Scan the entries below for the string "платежа" and copy every line where it turns up.

Supplied entries:
++++
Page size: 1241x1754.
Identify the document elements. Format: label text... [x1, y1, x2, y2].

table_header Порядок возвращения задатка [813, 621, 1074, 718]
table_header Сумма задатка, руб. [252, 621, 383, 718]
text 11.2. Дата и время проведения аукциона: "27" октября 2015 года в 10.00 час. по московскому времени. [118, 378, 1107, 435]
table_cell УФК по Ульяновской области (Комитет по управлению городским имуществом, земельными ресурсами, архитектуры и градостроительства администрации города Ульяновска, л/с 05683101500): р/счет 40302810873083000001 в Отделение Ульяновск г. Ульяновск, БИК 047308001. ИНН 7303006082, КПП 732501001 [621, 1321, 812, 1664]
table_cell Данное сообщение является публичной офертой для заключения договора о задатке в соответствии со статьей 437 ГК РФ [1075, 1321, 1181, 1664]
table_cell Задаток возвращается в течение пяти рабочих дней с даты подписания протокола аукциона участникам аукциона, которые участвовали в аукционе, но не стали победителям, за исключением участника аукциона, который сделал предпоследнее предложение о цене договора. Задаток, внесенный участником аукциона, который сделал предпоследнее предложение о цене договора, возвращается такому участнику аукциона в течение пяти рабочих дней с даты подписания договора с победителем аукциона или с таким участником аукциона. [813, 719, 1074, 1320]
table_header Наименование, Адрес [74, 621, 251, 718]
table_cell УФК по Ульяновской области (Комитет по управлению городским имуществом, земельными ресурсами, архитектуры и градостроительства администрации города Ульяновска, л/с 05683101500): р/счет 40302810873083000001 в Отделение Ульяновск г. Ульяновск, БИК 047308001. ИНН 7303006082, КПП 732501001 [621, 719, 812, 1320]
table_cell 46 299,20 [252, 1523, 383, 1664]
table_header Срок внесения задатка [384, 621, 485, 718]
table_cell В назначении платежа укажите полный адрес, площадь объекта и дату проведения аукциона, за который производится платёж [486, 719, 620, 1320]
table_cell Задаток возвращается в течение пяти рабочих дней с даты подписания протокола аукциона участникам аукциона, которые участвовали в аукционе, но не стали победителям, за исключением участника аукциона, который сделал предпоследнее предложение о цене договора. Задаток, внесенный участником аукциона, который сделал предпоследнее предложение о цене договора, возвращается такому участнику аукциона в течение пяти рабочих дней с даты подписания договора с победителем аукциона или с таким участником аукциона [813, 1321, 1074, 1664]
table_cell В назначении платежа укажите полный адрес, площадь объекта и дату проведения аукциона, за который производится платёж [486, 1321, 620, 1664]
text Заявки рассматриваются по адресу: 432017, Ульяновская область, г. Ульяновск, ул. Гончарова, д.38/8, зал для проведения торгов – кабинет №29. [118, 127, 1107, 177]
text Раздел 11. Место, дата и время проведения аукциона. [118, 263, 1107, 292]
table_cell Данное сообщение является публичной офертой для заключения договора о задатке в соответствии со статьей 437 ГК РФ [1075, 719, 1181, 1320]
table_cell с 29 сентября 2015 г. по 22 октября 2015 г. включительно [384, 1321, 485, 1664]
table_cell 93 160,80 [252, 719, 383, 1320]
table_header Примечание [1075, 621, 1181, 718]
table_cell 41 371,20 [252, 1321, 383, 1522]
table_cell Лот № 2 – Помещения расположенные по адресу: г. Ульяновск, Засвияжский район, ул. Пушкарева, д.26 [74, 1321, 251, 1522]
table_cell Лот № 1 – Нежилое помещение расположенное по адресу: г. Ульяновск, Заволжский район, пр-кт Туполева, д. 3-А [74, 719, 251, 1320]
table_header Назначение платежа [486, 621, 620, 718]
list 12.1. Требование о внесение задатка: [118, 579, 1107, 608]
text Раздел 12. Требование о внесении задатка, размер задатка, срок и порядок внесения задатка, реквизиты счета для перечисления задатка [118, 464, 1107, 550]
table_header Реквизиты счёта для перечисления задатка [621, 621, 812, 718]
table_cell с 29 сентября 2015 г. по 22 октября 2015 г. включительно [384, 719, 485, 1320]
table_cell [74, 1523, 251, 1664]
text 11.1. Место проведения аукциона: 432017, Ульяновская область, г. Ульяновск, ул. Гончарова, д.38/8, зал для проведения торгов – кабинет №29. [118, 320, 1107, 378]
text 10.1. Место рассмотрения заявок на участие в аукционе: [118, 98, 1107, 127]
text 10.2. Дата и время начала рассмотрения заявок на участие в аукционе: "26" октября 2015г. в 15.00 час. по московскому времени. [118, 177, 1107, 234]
++++
Response area:
table_cell В назначении платежа укажите полный адрес, площадь объекта и дату проведения аукциона, за который производится платёж [486, 719, 620, 1320]
table_cell В назначении платежа укажите полный адрес, площадь объекта и дату проведения аукциона, за который производится платёж [486, 1321, 620, 1664]
table_header Назначение платежа [486, 621, 620, 718]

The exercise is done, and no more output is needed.